Existe en nuestra sociedad (y probablemente en la generalidad de occidente), una concepción de la civilidad como virtud amistosa, relacionada con la sociabilidad, de benevolencia, de buen oficio ciudadano y amabilidad. Se percibe al ciudadano solidario y bondadoso, sujeto a la moral y las buenas costumbres, como dotado de civilidad. Jeremy Waldron, en sus disertaciones sobre el punto, plantea que esa concepción de la civilidad como virtud amable, es más bien restrictiva, pues al final, no se puede ser amigo de todo el mundo. En Venezuela, no es infrecuente escuchar que el problema social fundamental de hoy es la pérdida de la bondad, de la sociabilidad, y de la civilidad, pero entendida como la virtud del solidario.
La civilidad, deberíamos concebirla como una virtud para relaciones antipáticas, no afectivas y en la que existe un desinterés mutuo entre los que se relacionan. Es la idea de una civilidad conectada con la formalidad de las relaciones comerciales y sociales, de individuos que no se conocen, ni son amigos, y de estos con el Estado. Nuestra idiosincrasia de hombres amables quizás ha exacerbado todo lo contrario; la virtud de la camaradería y la benevolencia del y hacia el prójimo, en la exaltación de esa idea de amigos y compinches por encima de la urbanidad y la formalidad. La civilidad, como base de la convivencia social, tiene una relación directa con la formalidad; con esas propuestas contractuales de todos los días y su consecuente cumplimiento; con las reglas acordadas entre las partes, más allá de los sentimientos mutuos y de lo chévere que pueda ser el otro. Y es que la formalidad, así, fría y hasta odiosa, ha sido una gran respuesta ante la desigualdad. El establecimiento de reglas que nos obligan a todos por igual, o que nos dan derechos a todos por igual. Someter las relaciones sociales y comerciales necesarias en la modernidad al reducto de la confianza y de los amigos, implicaría una paralización social espeluznante. El derecho, las normas, las leyes, en su formalidad, sustituyen esa intimidad y hacen posibles y confiables las relaciones frías con extraños.
En lo político y en los procesos de creación del derecho, el planteamiento es el mismo. La civilidad formal, de los procedimientos parlamentarios, es la que permite que adversarios políticos, enemigos incluso, divididos ideológicamente, establezcan un espacio de diálogo que permita la discusión entre todas las partes. Es la función de los parlamentos; es la republicanidad. Admitir la presencia, y mantenerse presente incluso con aquellos que recalcitrantemente nos llevan la contraria y hasta nos ofenden. Es admitir espacios para todos, aunque ello signifique soportarles, pues es la única forma de convivencia. Parafraseando al mismo filósofo citado antes, es la formalidad la que nos rescata del horror de los antagonismos, cuando nos permite vivir en la existencia de antagonismos.
Lo que ocurre en Venezuela es, precisamente, el exterminio de la civilidad. Pero no el de la bondad y las buenas gentes, sino el de esa formalidad que mal que bien existía para admitir que adecos, copeyanos, socialistas y comunistas se gritaran cuanto querían en el Congreso, y en ese otro gran espacio que eran los periódicos y otros medios de comunicación. Al destruir el aparato institucional formal, y a sus reglas, se instauró ese reino de desconfianza absoluta de leyes que existen a veces y sólo para algunos, según el caso; de procesos que no se cumplen; de diálogos que no son tal cosa, porque no hay procedimientos ni cánones. Porque todo funciona sólo para los que son amigos y camaradas.
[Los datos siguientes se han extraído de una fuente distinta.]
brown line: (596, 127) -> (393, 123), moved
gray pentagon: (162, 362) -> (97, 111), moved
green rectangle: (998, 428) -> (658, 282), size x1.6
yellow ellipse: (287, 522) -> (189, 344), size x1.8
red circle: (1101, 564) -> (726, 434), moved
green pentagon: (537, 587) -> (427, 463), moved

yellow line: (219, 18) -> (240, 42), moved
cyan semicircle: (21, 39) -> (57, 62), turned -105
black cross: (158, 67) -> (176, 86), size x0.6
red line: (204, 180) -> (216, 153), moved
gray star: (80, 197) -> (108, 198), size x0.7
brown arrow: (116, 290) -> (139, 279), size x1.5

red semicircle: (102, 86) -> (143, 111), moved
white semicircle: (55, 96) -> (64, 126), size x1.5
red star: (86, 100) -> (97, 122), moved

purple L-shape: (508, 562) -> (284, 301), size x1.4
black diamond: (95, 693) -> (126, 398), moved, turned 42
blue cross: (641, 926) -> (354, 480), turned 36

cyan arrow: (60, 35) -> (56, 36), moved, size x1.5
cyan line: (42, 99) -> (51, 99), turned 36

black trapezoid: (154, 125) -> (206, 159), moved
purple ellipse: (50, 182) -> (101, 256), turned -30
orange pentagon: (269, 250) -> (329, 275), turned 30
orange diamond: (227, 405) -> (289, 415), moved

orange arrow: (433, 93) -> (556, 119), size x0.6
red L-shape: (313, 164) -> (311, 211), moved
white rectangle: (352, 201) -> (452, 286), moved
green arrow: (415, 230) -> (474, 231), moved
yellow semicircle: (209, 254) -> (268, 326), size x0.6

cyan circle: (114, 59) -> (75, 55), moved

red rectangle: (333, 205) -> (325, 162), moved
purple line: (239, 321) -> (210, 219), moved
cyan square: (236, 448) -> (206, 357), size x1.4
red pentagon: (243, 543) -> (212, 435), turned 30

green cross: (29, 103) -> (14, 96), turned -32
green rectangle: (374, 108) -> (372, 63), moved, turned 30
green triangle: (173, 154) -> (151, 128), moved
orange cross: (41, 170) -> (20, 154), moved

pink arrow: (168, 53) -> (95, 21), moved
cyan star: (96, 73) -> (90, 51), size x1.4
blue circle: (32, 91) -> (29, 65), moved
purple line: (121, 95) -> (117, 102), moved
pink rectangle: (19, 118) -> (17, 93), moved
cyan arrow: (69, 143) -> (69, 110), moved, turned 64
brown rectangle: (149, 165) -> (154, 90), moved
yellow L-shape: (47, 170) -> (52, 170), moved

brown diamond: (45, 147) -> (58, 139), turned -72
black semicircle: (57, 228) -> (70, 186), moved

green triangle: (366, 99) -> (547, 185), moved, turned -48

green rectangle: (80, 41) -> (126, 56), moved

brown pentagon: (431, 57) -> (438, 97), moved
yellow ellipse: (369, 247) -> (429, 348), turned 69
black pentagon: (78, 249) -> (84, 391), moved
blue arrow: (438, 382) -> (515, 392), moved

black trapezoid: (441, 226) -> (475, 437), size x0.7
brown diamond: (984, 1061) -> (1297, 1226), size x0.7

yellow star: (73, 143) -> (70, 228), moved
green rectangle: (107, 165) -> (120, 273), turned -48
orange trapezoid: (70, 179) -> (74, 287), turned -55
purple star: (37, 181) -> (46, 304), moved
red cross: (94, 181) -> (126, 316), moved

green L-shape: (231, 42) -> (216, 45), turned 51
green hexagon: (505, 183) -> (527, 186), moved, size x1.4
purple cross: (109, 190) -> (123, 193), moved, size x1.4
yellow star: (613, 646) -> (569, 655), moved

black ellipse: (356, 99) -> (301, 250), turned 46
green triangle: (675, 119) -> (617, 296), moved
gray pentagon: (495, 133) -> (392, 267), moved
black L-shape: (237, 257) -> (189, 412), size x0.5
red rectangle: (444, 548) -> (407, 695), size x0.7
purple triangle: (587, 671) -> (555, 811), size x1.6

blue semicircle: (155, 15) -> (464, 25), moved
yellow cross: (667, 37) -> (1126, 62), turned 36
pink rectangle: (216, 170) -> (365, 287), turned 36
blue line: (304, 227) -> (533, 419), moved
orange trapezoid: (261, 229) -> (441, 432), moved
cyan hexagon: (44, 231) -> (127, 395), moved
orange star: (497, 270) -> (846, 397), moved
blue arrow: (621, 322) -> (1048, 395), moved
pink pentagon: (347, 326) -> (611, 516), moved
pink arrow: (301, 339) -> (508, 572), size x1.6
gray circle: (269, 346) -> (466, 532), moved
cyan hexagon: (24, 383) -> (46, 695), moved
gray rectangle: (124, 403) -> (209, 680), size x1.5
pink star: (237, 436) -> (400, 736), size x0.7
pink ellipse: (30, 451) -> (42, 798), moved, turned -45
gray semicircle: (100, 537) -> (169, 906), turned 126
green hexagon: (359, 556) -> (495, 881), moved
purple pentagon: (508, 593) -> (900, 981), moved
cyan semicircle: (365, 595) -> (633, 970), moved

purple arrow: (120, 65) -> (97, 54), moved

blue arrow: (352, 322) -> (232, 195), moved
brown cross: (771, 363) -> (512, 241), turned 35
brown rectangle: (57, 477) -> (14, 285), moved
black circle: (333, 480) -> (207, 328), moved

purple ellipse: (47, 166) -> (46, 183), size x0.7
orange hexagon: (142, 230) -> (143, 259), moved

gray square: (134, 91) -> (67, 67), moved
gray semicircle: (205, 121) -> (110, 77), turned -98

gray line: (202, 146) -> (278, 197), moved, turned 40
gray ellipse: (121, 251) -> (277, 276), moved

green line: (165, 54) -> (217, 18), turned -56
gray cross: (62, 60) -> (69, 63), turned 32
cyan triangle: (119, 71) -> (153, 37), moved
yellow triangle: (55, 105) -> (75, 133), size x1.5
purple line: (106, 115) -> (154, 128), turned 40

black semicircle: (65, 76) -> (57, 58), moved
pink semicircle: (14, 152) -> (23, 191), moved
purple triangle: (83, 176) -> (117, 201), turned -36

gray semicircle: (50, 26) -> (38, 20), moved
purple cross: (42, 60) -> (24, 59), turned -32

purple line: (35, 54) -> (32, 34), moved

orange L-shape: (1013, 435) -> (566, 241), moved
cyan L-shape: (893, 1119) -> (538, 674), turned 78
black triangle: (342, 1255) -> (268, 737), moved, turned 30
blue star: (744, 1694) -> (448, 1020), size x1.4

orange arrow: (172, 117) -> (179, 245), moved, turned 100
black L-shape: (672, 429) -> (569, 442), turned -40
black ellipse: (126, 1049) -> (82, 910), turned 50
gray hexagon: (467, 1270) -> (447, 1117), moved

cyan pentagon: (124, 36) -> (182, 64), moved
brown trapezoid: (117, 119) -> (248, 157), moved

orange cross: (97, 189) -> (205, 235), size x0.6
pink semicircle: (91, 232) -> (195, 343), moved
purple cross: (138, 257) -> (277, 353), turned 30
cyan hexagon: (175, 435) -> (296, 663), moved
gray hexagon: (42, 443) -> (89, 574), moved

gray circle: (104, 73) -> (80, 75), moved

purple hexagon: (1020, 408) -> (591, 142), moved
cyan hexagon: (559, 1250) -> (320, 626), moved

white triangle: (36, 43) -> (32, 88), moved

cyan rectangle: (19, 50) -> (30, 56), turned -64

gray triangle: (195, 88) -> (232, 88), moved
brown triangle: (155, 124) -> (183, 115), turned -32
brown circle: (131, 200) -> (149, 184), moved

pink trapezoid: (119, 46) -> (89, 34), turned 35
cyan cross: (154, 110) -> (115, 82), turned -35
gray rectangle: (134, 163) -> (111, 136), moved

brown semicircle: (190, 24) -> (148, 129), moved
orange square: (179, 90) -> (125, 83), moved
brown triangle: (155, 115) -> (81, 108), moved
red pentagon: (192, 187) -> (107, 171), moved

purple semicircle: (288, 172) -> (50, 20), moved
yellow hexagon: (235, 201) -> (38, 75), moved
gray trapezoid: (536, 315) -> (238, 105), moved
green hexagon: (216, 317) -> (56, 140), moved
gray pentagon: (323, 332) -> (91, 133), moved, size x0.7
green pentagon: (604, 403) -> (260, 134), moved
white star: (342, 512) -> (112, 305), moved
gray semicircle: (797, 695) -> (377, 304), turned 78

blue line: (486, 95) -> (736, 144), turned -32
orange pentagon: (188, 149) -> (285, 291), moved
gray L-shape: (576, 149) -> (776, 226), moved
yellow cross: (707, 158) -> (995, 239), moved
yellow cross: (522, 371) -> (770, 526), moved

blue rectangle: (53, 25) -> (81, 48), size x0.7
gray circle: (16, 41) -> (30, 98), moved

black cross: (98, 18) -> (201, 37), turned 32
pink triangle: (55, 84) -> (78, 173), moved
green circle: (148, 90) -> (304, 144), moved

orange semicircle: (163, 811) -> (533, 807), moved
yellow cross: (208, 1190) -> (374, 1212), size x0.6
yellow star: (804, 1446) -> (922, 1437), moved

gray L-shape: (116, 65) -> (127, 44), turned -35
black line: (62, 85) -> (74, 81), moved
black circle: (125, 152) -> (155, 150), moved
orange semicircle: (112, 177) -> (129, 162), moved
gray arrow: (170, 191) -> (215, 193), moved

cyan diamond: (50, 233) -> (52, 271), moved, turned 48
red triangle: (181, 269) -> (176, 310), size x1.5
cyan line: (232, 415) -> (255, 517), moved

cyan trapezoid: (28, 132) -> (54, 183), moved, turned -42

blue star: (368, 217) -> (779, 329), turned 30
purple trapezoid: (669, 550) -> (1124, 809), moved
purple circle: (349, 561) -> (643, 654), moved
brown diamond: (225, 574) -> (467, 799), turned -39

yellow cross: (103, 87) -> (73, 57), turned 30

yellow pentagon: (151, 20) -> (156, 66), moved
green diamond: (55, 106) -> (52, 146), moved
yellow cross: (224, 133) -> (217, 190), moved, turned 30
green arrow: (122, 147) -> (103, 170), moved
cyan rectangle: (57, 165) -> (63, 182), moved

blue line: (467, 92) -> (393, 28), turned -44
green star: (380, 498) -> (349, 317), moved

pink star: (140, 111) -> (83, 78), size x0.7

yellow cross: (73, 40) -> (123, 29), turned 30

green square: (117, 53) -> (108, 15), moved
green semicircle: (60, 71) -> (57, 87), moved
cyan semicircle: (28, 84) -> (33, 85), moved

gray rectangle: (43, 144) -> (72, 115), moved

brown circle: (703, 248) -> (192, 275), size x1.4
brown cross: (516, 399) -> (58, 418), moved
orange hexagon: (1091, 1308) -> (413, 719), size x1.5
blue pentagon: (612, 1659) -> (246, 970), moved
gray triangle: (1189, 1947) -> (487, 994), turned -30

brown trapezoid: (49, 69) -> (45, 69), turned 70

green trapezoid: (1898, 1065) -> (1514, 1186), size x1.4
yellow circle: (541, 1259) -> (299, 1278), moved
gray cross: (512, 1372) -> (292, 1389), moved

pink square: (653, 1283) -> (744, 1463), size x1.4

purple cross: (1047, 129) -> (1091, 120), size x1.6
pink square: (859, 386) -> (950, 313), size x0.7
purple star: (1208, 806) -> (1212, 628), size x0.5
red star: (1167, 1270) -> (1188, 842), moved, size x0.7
Por asuntos que no vienen al caso, tenía algún tiempo sin escribir lo que acostumbraba a ser una columna semanal, publicada en las webs de El Universal y runrun.es. El Universal, como ya se sabe, nos comunicó a varios articulistas que se acabó lo que se daba debido a “cambios editoriales”, en otro paso hacia la decapitación (por una módica suma de euros, según dicen), de esa institucionalidad formal que son también los medios de comunicación, y que, en el caso de El Universal, a pesar de su evidente línea de oposición, un día daba espacio a Arias Cárdenas, y al siguiente a Yon Goicoechea, admitiendo la civilidad de algún debate. Con el cambio de su postura después de su venta, y el silencio paulatino de tantos otros medios y voces que persistan en hacer antagonismo al proyecto del gobierno, son cada vez menos los que están, porque no se les deja estar, mientras muere la civilidad. Pero olvidan algo sus asesinos: no se puede ser amigo de todo el mundo, y si quiere evidencias, que le pregunte Nicolás al Teniente Capitán.